Data under study:
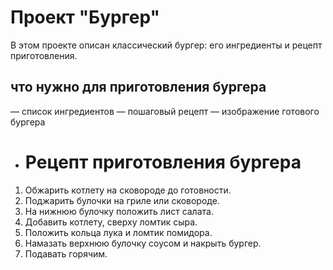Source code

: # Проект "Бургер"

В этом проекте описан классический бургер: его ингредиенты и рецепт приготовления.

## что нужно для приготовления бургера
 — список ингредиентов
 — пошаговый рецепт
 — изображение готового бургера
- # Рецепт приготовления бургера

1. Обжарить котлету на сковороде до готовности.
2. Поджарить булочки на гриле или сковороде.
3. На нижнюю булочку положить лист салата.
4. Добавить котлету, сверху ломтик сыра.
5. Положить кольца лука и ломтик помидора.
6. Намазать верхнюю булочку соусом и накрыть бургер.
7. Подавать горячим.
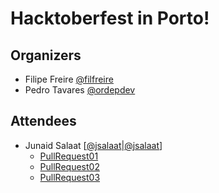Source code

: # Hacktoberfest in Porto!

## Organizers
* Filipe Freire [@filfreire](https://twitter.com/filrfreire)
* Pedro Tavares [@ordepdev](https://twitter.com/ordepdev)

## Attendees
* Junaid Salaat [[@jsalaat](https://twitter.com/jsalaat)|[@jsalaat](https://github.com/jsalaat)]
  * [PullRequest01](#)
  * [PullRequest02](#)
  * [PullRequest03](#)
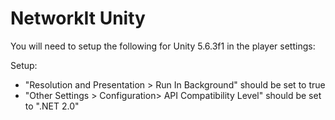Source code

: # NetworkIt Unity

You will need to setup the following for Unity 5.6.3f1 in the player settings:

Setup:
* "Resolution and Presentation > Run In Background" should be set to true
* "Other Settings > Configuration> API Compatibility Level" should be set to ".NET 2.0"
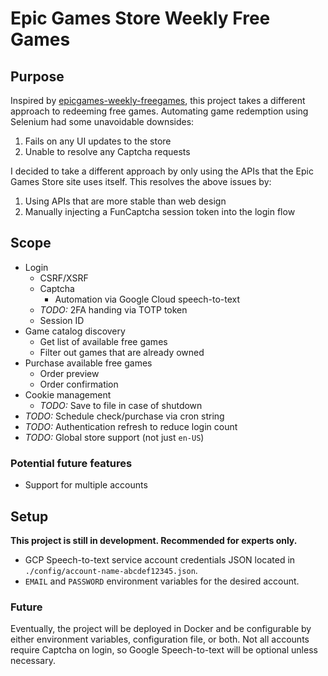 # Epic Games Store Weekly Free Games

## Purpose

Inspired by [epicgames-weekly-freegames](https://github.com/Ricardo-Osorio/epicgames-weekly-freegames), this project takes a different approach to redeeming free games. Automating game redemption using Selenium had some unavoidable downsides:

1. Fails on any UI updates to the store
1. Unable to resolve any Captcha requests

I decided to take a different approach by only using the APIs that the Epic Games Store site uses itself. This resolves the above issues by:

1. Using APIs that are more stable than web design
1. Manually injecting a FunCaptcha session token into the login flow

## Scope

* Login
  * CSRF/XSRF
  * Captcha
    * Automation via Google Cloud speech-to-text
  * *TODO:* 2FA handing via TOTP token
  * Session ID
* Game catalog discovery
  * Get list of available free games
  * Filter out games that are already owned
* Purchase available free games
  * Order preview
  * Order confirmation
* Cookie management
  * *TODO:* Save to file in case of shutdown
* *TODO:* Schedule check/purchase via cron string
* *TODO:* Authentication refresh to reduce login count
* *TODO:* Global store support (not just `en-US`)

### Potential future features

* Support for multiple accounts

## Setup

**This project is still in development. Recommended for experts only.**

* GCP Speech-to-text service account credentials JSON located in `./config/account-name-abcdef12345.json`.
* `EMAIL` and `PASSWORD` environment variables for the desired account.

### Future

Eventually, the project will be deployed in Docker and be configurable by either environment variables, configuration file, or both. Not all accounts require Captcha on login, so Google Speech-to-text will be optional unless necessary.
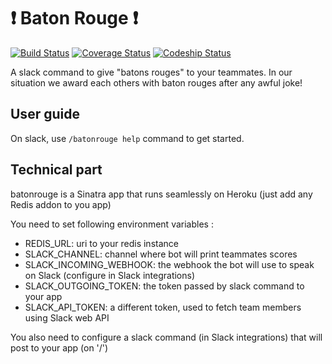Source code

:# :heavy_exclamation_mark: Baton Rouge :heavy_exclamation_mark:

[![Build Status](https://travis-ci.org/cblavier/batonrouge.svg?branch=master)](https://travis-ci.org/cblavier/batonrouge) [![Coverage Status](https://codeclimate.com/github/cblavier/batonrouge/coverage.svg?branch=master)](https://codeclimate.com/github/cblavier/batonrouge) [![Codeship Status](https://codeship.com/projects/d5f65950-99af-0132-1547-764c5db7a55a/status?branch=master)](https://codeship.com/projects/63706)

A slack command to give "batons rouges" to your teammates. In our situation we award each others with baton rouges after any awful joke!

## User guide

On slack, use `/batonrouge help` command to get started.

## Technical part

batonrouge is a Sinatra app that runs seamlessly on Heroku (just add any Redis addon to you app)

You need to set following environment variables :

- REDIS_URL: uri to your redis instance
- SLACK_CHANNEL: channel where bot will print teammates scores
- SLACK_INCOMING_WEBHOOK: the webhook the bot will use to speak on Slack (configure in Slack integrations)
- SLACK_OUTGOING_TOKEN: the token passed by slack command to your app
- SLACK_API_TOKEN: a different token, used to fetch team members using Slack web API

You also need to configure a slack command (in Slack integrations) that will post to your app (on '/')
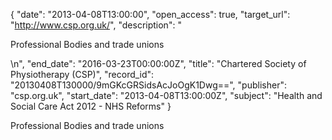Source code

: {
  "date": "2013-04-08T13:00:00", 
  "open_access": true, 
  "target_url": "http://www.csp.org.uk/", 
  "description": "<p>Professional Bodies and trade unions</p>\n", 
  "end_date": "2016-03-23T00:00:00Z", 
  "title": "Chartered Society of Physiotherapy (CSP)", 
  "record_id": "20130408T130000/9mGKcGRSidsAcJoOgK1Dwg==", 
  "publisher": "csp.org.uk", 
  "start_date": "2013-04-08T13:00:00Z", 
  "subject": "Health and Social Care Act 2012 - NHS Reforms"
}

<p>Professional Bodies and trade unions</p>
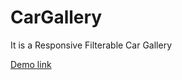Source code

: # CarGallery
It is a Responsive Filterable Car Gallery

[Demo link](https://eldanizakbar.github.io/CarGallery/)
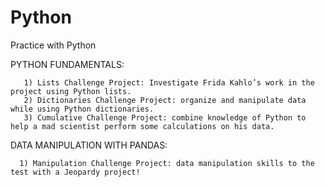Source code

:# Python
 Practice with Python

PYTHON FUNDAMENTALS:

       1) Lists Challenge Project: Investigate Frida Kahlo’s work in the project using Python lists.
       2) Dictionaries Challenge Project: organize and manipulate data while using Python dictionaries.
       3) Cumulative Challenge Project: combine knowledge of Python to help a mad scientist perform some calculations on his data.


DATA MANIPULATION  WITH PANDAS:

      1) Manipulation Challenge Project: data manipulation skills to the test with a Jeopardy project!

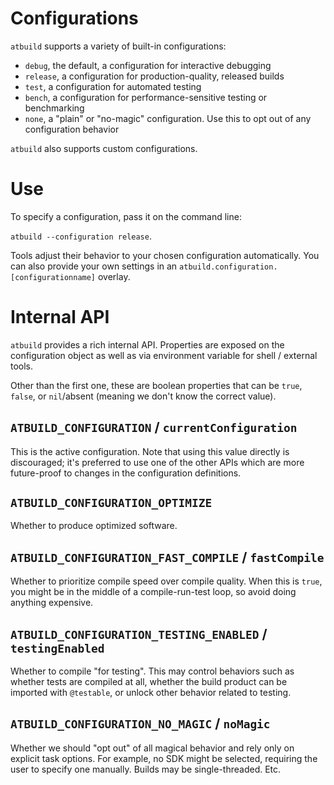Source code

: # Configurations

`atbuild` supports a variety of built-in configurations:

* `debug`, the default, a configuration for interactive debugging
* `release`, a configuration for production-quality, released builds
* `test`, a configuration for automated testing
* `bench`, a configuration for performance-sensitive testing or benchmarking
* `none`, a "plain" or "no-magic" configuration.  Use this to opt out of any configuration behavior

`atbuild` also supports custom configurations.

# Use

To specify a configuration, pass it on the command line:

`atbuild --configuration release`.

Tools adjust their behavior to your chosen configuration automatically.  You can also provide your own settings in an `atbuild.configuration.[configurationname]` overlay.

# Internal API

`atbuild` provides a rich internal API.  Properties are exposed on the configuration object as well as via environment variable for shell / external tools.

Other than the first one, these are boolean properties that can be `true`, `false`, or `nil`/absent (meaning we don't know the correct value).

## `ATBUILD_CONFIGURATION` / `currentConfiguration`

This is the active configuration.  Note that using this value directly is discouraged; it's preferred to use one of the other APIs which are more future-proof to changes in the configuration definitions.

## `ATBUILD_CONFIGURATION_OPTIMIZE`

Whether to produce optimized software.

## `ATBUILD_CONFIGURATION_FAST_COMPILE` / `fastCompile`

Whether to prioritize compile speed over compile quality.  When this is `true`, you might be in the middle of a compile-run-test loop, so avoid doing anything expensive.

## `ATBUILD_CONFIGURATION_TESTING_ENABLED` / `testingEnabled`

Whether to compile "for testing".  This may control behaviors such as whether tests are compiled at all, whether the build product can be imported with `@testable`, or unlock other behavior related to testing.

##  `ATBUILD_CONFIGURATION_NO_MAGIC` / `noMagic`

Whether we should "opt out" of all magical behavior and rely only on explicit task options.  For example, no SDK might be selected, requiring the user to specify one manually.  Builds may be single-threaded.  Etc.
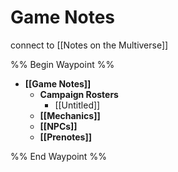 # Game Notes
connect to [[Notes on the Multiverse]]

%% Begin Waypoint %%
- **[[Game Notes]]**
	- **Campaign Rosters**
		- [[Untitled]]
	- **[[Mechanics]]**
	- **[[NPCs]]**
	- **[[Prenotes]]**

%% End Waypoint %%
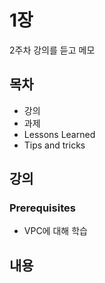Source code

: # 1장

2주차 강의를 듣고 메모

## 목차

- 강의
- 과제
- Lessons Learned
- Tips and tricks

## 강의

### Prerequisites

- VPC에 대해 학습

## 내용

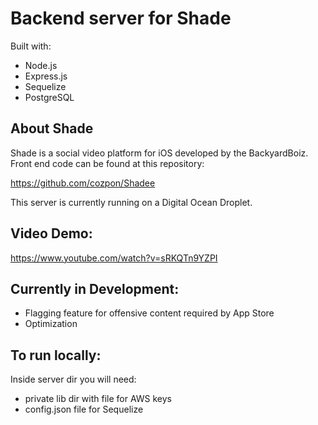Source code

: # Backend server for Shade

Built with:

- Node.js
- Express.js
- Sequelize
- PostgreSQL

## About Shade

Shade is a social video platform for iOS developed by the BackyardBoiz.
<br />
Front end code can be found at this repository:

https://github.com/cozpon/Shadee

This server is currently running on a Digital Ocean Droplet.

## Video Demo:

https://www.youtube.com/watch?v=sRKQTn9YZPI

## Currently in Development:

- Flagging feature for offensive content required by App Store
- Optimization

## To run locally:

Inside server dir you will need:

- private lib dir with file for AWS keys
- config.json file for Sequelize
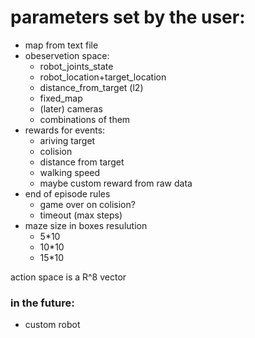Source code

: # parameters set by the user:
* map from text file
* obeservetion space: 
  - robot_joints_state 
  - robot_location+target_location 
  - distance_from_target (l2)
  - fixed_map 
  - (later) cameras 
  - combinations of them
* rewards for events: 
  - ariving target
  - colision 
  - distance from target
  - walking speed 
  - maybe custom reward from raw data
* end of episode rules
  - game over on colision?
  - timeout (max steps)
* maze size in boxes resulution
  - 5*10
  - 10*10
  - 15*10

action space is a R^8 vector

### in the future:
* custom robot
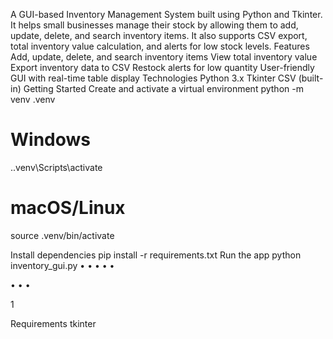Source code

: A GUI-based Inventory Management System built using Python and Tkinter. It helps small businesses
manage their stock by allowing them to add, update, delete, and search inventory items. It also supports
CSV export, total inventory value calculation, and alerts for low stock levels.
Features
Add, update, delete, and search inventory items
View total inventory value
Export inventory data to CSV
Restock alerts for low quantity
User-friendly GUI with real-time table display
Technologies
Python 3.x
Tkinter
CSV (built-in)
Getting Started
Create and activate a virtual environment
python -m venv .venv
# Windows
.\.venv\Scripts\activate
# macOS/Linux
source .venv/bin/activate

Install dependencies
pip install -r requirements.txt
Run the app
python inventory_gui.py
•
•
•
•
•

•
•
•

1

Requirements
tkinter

Exercise details:
What should come back is an exact copy of the lines above from the line with "- [[Untitled]]" to the line with "Run the app", both included, minus the pictures.

Completed exercise:
		- [[Untitled]]
	- **[[Mechanics]]**
	- **[[NPCs]]**
	- **[[Prenotes]]**

%% End Waypoint %%
Source code

: # 1장

2주차 강의를 듣고 메모

## 목차

- 강의
- 과제
- Lessons Learned
- Tips and tricks

## 강의

### Prerequisites

- VPC에 대해 학습

## 내용

Source code

: # Backend server for Shade

Built with:

- Node.js
- Express.js
- Sequelize
- PostgreSQL

## About Shade

Shade is a social video platform for iOS developed by the BackyardBoiz.
<br />
Front end code can be found at this repository:

https://github.com/cozpon/Shadee

This server is currently running on a Digital Ocean Droplet.

## Video Demo:

https://www.youtube.com/watch?v=sRKQTn9YZPI

## Currently in Development:

- Flagging feature for offensive content required by App Store
- Optimization

## To run locally:

Inside server dir you will need:

- private lib dir with file for AWS keys
- config.json file for Sequelize
Source code

: # parameters set by the user:
* map from text file
* obeservetion space: 
  - robot_joints_state 
  - robot_location+target_location 
  - distance_from_target (l2)
  - fixed_map 
  - (later) cameras 
  - combinations of them
* rewards for events: 
  - ariving target
  - colision 
  - distance from target
  - walking speed 
  - maybe custom reward from raw data
* end of episode rules
  - game over on colision?
  - timeout (max steps)
* maze size in boxes resulution
  - 5*10
  - 10*10
  - 15*10

action space is a R^8 vector

### in the future:
* custom robot
Source code

: A GUI-based Inventory Management System built using Python and Tkinter. It helps small businesses
manage their stock by allowing them to add, update, delete, and search inventory items. It also supports
CSV export, total inventory value calculation, and alerts for low stock levels.
Features
Add, update, delete, and search inventory items
View total inventory value
Export inventory data to CSV
Restock alerts for low quantity
User-friendly GUI with real-time table display
Technologies
Python 3.x
Tkinter
CSV (built-in)
Getting Started
Create and activate a virtual environment
python -m venv .venv
# Windows
.\.venv\Scripts\activate
# macOS/Linux
source .venv/bin/activate

Install dependencies
pip install -r requirements.txt
Run the app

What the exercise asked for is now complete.